Five geostrategic actions to thrive in a two-tiered world
At a high level, there are five geostrategic priorities to help companies thrive amidst the geopolitical developments affecting the global operating environment in 2022.
1. Transform supply chains to match geopolitical realities
Geopolitical dynamics and the push by many governments to achieve self-sufficiency in strategic products will complicate traditional cross-border supply chains. Technology companies, manufacturers, automakers, and renewable energy companies are likely to be most affected by these policy dynamics. Complicating global supply chains further will be continued disruptions to operations and logistics driven by the pandemic, social unrest, cyberattacks and extreme weather events.
Executives should seize the opportunity to re-examine their companies’ supply chains for nearshoring, onshoring or “friendshoring” strategies to improve resilience. The introduction of supply chain due diligence regulations will likely also prompt a reassessment of suppliers and could provide both upside and downside reputational risks. Executives should therefore examine their companies’ supply chain partners and the potential risks they pose as part of a multidimensional risk assessment.

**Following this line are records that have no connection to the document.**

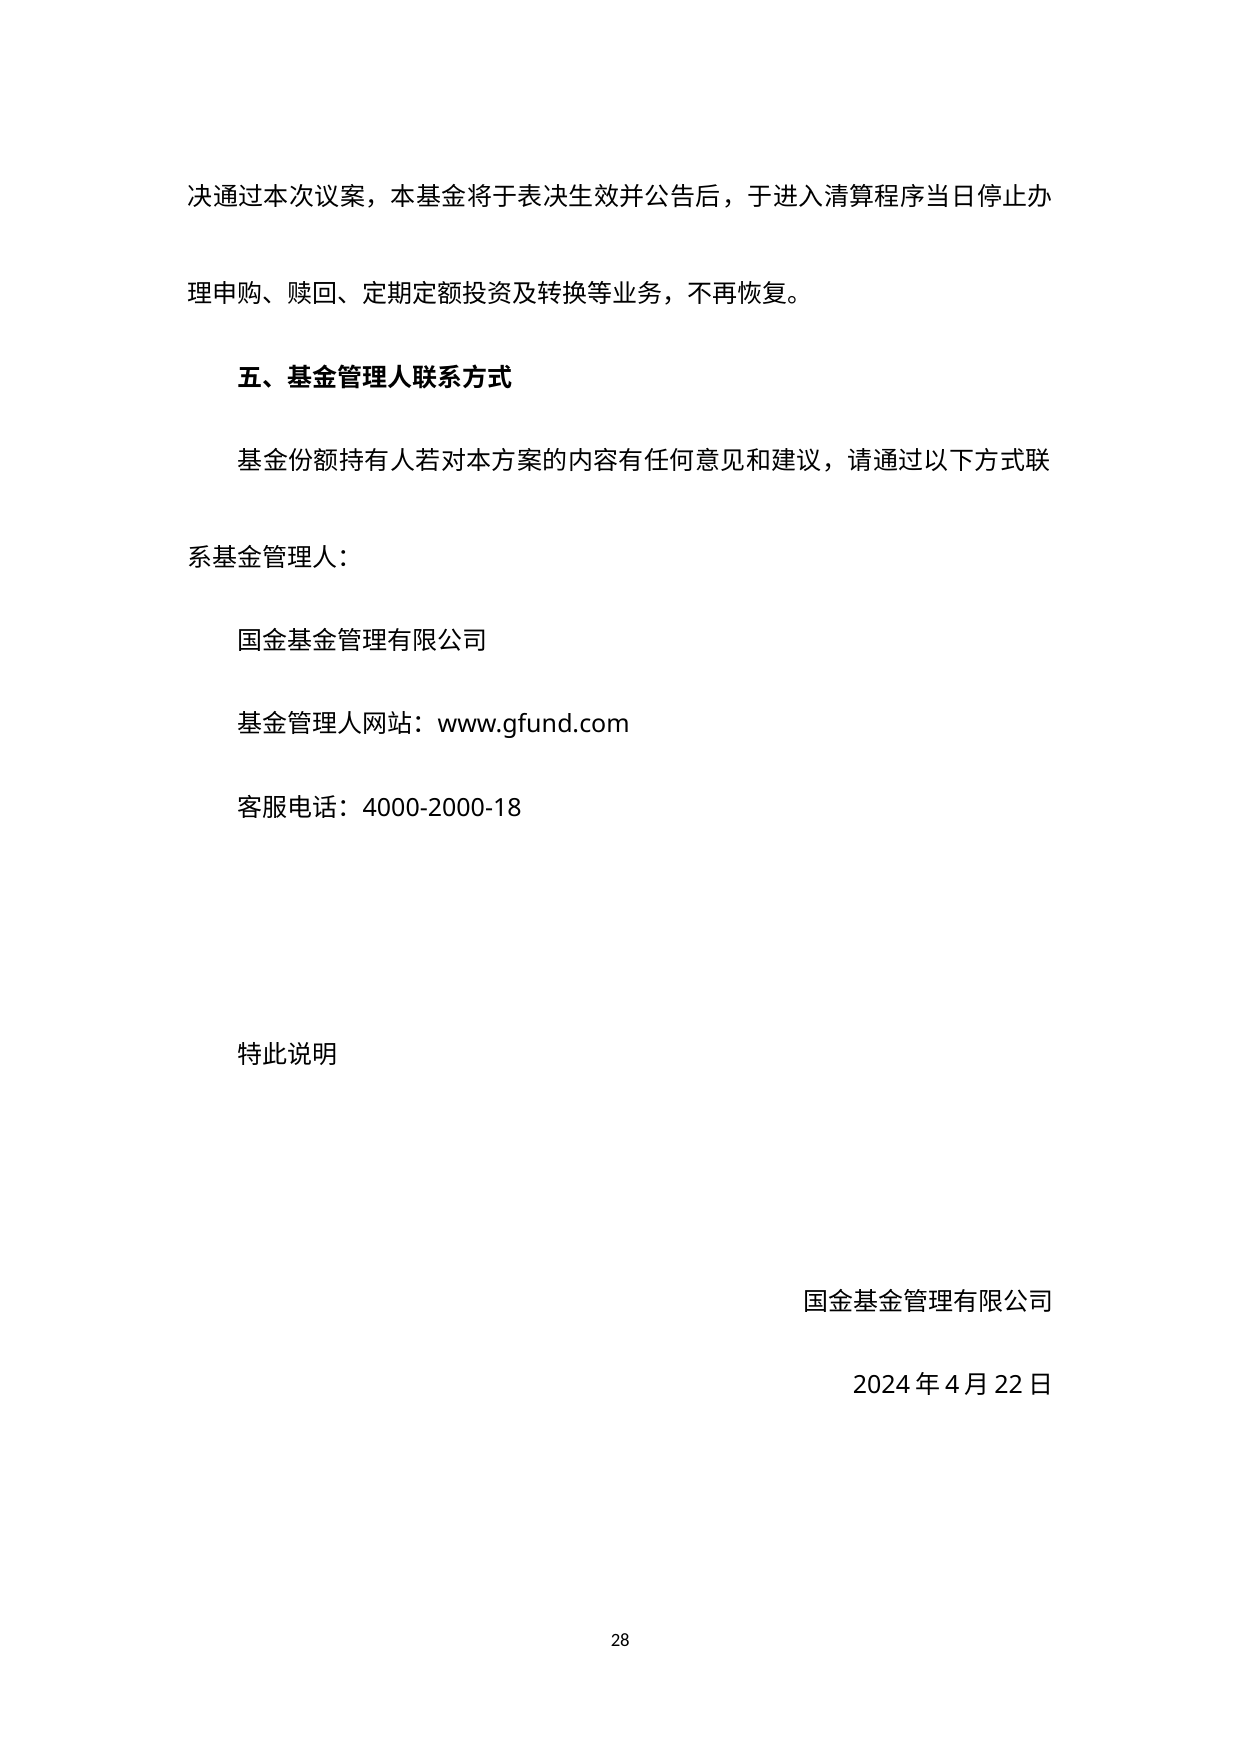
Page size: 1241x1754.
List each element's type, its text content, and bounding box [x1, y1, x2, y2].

text 国金基金管理有限公司 [187, 606, 1053, 671]
text 2024年4月22日 [187, 1350, 1053, 1415]
text 国金基金管理有限公司 [187, 1267, 1053, 1332]
text 五、基金管理人联系方式 [187, 343, 1053, 408]
text 基金管理人网站：www.gfund.com [187, 689, 1053, 754]
text 客服电话：4000-2000-18 [187, 773, 1053, 838]
text 特此说明 [187, 1020, 1053, 1085]
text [187, 162, 1053, 324]
text 基金份额持有人若对本方案的内容有任何意见和建议，请通过以下方式联系基金管理人： [187, 426, 1053, 588]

2. Make political risk central to acquisition and divestment strategies
Global M&A activity was booming for much of 2021 and the global economy is expected to grow robustly in 2022, providing strategic transactions opportunities to companies across sectors. But sectors deemed strategic will likely face limitations on or rejections of cross-border investment, while domestic M&A that creates a more competitive company on the global stage may be encouraged. Antitrust actions in a variety of markets may also weaken the likelihood of certain M&A approvals, particularly in the technology sector.
Executives should incorporate political risk assessments into their acquisition and divestment strategies to identify these dynamics at the outset. And they should use the opportunities provided by the current economic and deals environment to reassess their companies’ strategic footprint to improve resilience to current geopolitical developments.